§ REQUIRED ACTION: Lines in the data below that contain the word "MEMBERSHIP" are to be copied.

Data items:
§
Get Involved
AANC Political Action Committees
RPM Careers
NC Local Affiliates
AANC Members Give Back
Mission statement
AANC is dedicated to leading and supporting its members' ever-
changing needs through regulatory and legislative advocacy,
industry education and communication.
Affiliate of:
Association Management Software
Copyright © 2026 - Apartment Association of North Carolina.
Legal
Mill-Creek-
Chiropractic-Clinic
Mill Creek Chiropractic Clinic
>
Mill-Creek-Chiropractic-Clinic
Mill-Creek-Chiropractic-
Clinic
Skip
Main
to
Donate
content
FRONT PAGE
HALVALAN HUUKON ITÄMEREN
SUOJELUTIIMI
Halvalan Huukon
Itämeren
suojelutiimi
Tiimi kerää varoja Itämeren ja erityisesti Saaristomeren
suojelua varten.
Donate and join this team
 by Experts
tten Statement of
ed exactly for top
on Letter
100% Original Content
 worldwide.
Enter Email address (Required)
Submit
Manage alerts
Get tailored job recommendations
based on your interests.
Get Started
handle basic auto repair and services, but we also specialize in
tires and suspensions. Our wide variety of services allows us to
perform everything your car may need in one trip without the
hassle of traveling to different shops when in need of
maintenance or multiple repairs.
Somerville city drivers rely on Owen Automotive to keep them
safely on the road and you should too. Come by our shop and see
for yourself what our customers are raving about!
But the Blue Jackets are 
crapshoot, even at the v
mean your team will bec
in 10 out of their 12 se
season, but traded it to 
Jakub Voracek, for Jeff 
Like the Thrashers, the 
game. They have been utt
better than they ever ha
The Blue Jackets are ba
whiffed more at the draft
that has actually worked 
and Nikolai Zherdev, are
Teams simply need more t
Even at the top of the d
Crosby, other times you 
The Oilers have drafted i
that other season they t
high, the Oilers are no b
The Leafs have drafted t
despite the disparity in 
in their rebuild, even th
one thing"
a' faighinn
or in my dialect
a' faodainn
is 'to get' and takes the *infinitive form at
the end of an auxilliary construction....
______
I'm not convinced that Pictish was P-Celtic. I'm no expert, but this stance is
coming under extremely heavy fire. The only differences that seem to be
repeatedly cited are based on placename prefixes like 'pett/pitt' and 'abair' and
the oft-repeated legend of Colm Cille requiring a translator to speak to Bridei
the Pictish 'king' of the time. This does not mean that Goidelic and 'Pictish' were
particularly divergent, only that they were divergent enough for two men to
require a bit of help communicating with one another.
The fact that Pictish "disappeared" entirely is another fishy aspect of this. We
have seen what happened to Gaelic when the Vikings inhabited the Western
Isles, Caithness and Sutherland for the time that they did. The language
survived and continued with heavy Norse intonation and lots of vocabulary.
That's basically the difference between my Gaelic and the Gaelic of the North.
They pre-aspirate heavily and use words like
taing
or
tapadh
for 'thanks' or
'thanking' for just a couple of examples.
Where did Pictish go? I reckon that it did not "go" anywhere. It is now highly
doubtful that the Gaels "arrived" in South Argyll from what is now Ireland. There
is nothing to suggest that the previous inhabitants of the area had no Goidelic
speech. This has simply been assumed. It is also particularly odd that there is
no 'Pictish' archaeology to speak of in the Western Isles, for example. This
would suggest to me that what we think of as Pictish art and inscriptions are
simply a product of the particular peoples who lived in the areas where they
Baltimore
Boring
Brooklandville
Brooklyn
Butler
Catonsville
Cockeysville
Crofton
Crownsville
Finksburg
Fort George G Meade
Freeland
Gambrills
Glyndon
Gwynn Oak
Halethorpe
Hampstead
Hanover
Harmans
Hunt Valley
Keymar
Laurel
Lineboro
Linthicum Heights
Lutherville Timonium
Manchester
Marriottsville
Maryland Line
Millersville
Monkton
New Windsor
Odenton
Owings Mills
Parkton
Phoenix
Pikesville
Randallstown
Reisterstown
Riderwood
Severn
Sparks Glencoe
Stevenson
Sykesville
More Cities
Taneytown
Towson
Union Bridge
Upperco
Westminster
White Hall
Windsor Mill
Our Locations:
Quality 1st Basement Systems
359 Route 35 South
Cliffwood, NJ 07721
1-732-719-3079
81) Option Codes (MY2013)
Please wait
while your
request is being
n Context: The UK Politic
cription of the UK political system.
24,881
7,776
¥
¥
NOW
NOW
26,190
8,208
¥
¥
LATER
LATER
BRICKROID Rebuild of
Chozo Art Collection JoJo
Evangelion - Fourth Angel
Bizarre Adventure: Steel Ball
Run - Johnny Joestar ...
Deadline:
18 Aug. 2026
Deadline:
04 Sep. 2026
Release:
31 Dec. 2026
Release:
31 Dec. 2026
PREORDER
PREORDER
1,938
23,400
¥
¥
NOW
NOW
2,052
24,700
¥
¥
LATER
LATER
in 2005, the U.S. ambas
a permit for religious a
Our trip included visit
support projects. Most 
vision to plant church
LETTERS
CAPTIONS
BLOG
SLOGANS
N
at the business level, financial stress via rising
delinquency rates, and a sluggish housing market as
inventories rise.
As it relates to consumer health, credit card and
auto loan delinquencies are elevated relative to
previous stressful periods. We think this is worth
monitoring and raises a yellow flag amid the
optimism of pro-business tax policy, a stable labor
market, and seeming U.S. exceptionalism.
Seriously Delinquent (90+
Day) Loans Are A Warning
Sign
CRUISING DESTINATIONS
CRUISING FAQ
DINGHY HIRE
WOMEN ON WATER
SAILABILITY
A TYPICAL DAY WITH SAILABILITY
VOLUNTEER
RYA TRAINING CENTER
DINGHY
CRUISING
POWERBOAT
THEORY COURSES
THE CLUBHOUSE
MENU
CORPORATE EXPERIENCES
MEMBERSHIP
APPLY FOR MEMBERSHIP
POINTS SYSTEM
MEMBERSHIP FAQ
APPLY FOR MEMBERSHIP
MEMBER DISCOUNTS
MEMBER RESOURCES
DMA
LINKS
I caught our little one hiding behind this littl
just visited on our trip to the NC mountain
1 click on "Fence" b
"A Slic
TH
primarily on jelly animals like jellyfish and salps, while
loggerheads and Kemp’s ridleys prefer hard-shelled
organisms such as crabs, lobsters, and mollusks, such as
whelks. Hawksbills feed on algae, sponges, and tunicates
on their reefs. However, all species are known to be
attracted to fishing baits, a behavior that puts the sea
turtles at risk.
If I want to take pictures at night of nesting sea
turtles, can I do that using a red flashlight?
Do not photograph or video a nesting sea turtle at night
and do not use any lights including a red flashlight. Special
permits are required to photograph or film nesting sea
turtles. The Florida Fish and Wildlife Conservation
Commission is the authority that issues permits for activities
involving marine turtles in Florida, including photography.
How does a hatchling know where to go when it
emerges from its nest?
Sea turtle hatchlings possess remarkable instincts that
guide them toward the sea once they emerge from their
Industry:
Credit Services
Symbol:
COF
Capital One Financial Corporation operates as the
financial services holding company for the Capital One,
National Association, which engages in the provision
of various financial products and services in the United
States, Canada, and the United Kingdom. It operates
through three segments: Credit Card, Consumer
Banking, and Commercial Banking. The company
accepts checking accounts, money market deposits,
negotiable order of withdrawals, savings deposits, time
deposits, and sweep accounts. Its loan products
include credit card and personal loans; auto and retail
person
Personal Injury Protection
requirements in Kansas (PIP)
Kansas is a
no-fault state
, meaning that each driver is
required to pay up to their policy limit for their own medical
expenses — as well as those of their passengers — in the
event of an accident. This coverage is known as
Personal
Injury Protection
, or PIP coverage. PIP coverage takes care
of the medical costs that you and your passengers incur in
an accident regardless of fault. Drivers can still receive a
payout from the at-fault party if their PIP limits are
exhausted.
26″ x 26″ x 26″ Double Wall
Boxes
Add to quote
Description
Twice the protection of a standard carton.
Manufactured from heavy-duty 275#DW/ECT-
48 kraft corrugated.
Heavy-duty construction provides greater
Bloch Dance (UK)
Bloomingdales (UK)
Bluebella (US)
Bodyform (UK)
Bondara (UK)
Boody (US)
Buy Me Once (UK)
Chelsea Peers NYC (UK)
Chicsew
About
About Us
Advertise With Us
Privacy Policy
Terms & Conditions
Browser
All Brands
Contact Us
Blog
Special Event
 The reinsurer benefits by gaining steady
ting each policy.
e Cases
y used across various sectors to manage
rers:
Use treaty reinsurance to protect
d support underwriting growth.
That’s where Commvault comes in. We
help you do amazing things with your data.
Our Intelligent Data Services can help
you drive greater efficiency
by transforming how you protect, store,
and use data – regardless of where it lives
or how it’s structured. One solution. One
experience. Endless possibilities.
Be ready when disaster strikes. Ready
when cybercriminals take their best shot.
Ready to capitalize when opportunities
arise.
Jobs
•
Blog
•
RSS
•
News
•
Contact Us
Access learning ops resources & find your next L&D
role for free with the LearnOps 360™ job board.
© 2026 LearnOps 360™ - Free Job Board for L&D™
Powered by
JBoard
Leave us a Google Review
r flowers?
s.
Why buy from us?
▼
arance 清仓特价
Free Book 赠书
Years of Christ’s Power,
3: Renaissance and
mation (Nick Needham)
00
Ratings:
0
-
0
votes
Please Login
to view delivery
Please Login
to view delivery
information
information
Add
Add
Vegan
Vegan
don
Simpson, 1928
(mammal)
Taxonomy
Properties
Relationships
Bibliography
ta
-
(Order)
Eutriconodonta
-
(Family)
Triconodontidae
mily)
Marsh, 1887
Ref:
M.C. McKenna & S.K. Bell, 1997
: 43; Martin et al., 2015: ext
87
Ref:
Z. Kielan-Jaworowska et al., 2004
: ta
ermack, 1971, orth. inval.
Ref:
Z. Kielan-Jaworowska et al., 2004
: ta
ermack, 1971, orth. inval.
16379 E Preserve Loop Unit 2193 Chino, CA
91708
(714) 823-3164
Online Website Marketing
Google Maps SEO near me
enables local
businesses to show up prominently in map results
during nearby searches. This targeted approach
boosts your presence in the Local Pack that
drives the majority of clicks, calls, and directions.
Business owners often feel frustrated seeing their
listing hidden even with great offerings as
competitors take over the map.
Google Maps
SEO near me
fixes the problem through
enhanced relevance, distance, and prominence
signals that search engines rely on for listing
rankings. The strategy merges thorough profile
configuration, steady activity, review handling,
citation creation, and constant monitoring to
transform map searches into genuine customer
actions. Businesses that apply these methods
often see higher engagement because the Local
§
§ RESPONSE TO THIS EXERCISE:
MEMBERSHIP
APPLY FOR MEMBERSHIP
MEMBERSHIP FAQ
APPLY FOR MEMBERSHIP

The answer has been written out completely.